EXERCISE.
The records below are to be restated word for word, with their images omitted.
******
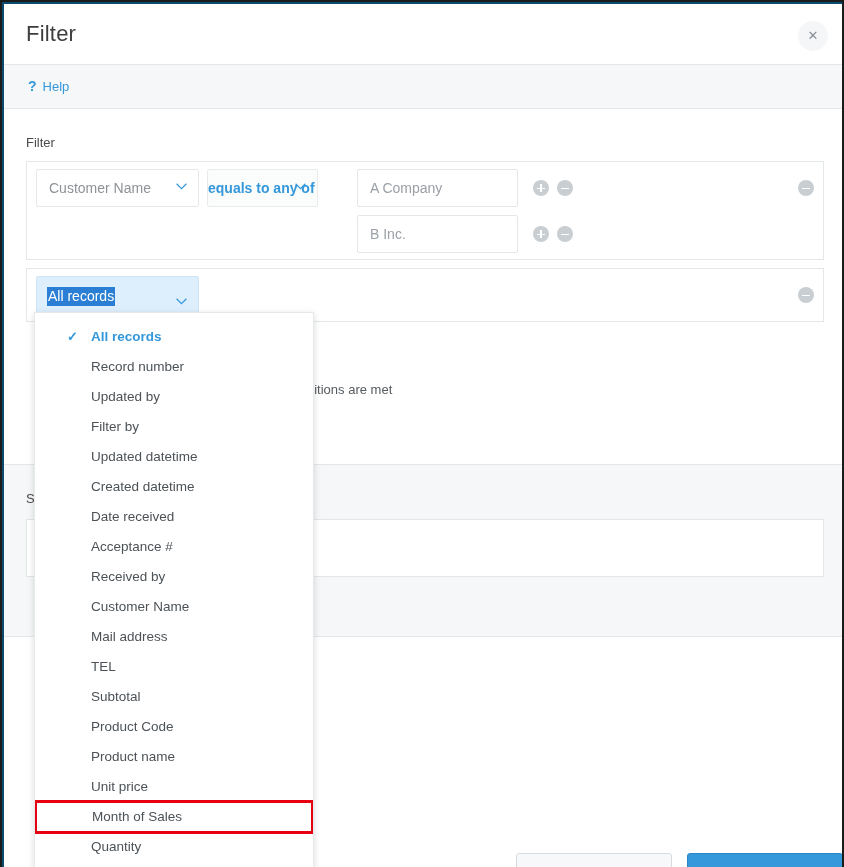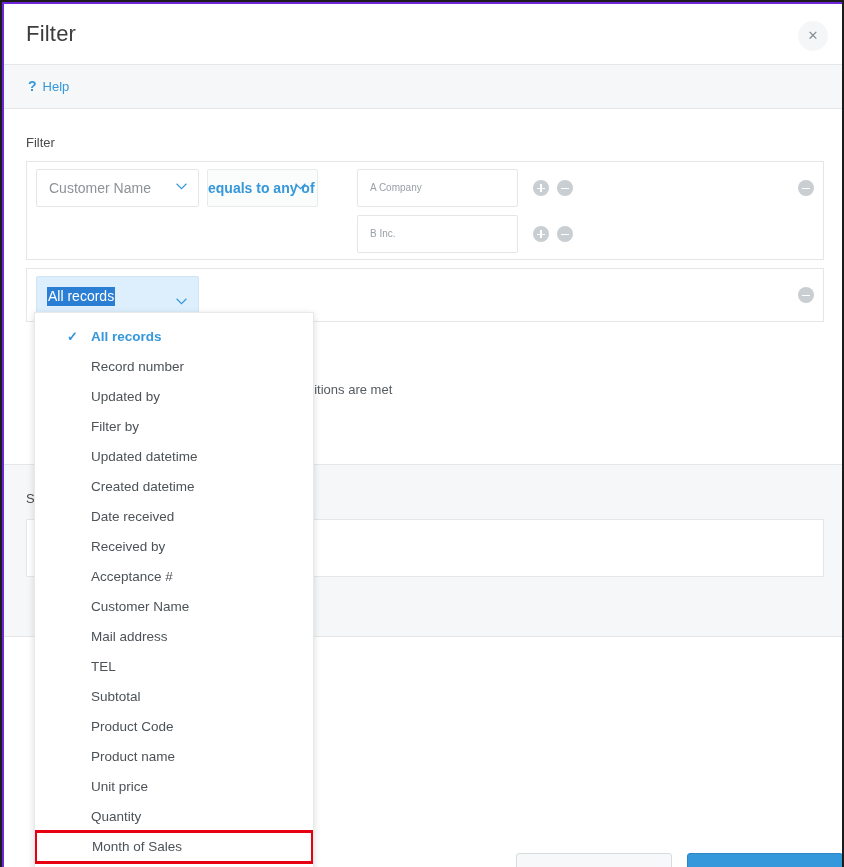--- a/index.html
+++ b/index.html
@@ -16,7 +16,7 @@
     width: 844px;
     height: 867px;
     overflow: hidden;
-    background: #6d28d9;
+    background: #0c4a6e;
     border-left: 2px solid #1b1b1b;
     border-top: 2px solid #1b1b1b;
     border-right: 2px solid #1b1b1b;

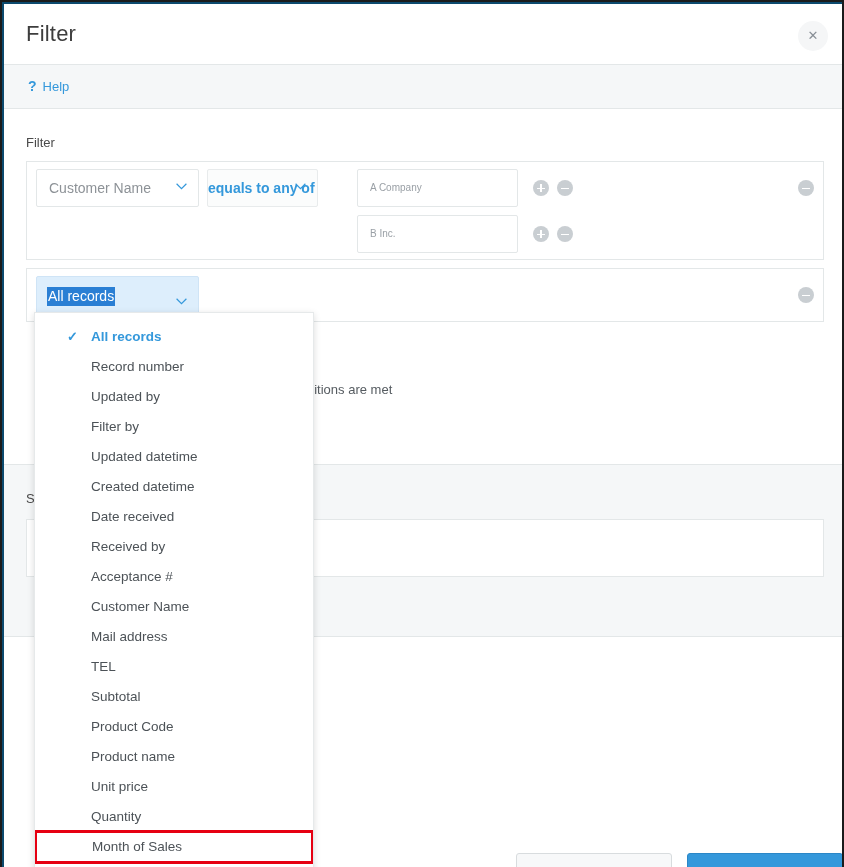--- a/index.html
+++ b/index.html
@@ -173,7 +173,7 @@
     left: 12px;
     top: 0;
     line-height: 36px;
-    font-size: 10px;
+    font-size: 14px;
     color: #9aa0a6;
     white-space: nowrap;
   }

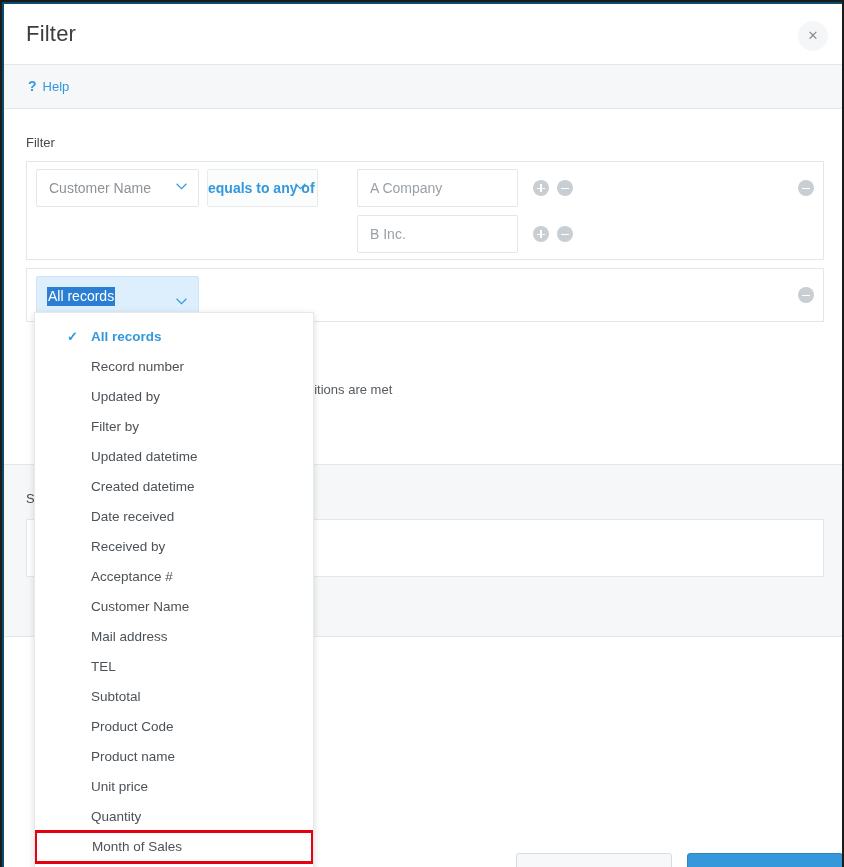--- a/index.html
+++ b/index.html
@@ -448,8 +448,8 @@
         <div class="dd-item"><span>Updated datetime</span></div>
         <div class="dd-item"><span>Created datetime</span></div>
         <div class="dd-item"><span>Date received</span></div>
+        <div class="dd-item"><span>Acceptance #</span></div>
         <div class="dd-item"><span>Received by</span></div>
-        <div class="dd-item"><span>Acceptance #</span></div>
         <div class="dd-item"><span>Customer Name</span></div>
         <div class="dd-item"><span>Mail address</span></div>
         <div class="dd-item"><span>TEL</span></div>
******
TASK RESPONSE.
--- a/index.html
+++ b/index.html
@@ -16,7 +16,7 @@
     width: 844px;
     height: 867px;
     overflow: hidden;
-    background: #6d28d9;
+    background: #0c4a6e;
     border-left: 2px solid #1b1b1b;
     border-top: 2px solid #1b1b1b;
     border-right: 2px solid #1b1b1b;

--- a/index.html
+++ b/index.html
@@ -173,7 +173,7 @@
     left: 12px;
     top: 0;
     line-height: 36px;
-    font-size: 10px;
+    font-size: 14px;
     color: #9aa0a6;
     white-space: nowrap;
   }

--- a/index.html
+++ b/index.html
@@ -448,8 +448,8 @@
         <div class="dd-item"><span>Updated datetime</span></div>
         <div class="dd-item"><span>Created datetime</span></div>
         <div class="dd-item"><span>Date received</span></div>
+        <div class="dd-item"><span>Acceptance #</span></div>
         <div class="dd-item"><span>Received by</span></div>
-        <div class="dd-item"><span>Acceptance #</span></div>
         <div class="dd-item"><span>Customer Name</span></div>
         <div class="dd-item"><span>Mail address</span></div>
         <div class="dd-item"><span>TEL</span></div>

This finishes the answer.